═════ Available data

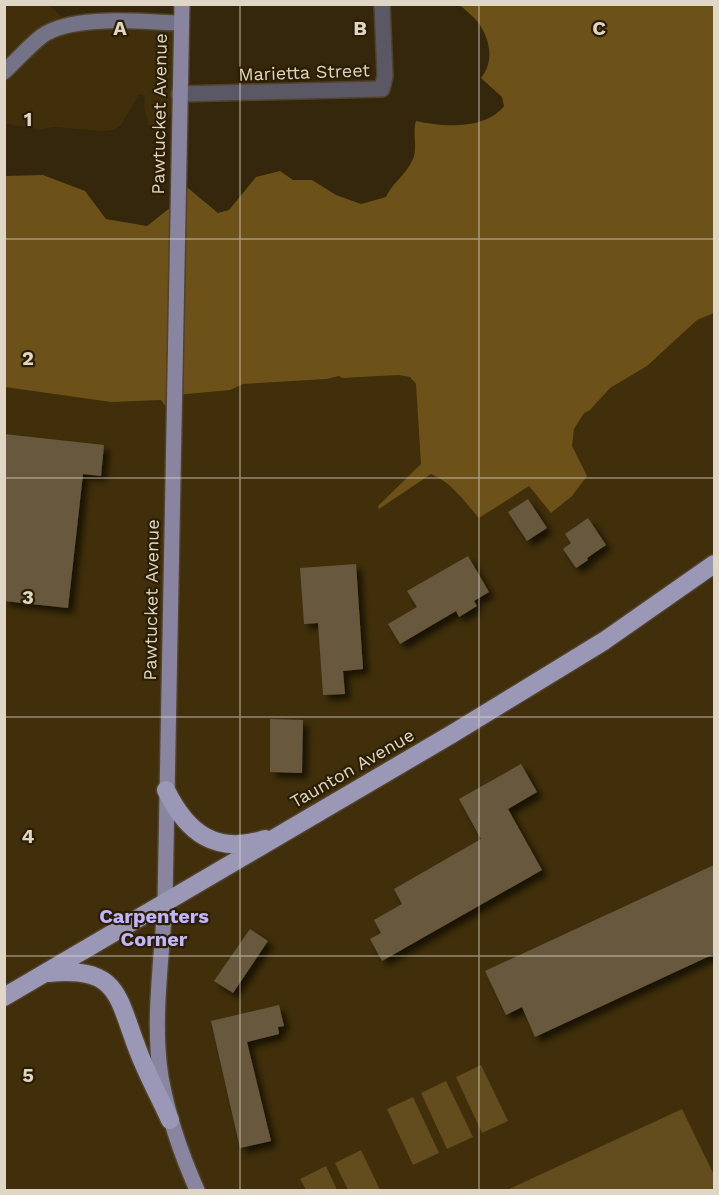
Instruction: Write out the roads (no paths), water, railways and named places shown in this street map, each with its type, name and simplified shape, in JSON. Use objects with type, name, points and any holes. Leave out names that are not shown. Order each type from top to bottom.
[{"type":"highway","name":"Taunton Avenue","points":[[4,997],[452,734],[604,641],[714,564]]},
{"type":"highway","points":[[166,790],[173,805],[185,821],[198,834],[208,838],[221,843],[237,843],[256,842],[279,835]]},
{"type":"highway","points":[[44,973],[72,970],[84,972],[96,976],[113,987],[139,1054],[170,1120]]},
{"type":"main road","name":"Pawtucket Avenue","points":[[182,4],[165,902],[158,1027],[161,1074],[170,1120],[197,1191]]},
{"type":"street","name":"Marietta Street","points":[[179,94],[382,89],[385,76],[382,4]]},
{"type":"street","points":[[4,72],[43,36],[62,25],[81,22],[180,23]]},
{"type":"district","name":"Carpenters Corner","points":[[154,928]]}]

══════════

**Exercise details**.
Without including the pictures, copy all of the data exactly.

**Answer**.
Instruction: Write out the roads (no paths), water, railways and named places shown in this street map, each with its type, name and simplified shape, in JSON. Use objects with type, name, points and any holes. Leave out names that are not shown. Order each type from top to bottom.
[{"type":"highway","name":"Taunton Avenue","points":[[4,997],[452,734],[604,641],[714,564]]},
{"type":"highway","points":[[166,790],[173,805],[185,821],[198,834],[208,838],[221,843],[237,843],[256,842],[279,835]]},
{"type":"highway","points":[[44,973],[72,970],[84,972],[96,976],[113,987],[139,1054],[170,1120]]},
{"type":"main road","name":"Pawtucket Avenue","points":[[182,4],[165,902],[158,1027],[161,1074],[170,1120],[197,1191]]},
{"type":"street","name":"Marietta Street","points":[[179,94],[382,89],[385,76],[382,4]]},
{"type":"street","points":[[4,72],[43,36],[62,25],[81,22],[180,23]]},
{"type":"district","name":"Carpenters Corner","points":[[154,928]]}]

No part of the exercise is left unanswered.